In the passage below about Southern loyalty in the Civil War, who wrote a letter to a friend after the war explaining that he opposed slavery yet still fought for Virginia?

§ **Given passage**

════════════════

At the same time, other Virginians, other Southerners, in fact could consider it loyalty to the Union certainly, and perhaps also to thier native state, to not secede when that state did. George (_?_) whose last name escapes me at the moment, could find it so in staying in the US Army, becoming the 'Rock of Chickamauga' and being (sadly, ungraciously) rejected by his Virginia family after that war.

There is a letter written by John S. Mosby to a friend after the war in which he explains how though opposed to slavery, he and many others could go with, and fight for Virginia. Many would condemn the likes of him for "treason," and many do criticize Lee - often going too far in tearing him off the old pedestal - for having thoughts and perceptions, holding views best understood (if understood at all) in the context of time and place.

This is not to absolve "sinners" of their wrongs, though the Constitution's provision on treason, as with everything else, is open to some interpretation. Rather, to accept that some perspective needs to be maintained. Historians and others are as likely to lose that in favor of discrediting sincere and thoughtful men, as some others these days are of giving them to much of perhaps the wrong kind of credit.

════════════════

§ **Available data**
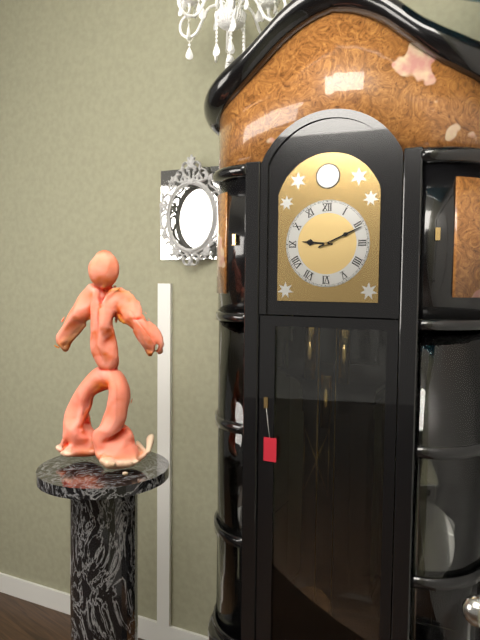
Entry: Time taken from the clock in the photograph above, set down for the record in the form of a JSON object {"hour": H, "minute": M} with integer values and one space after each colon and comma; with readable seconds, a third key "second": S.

════════════════

§ **Finished answer**
John S. Mosby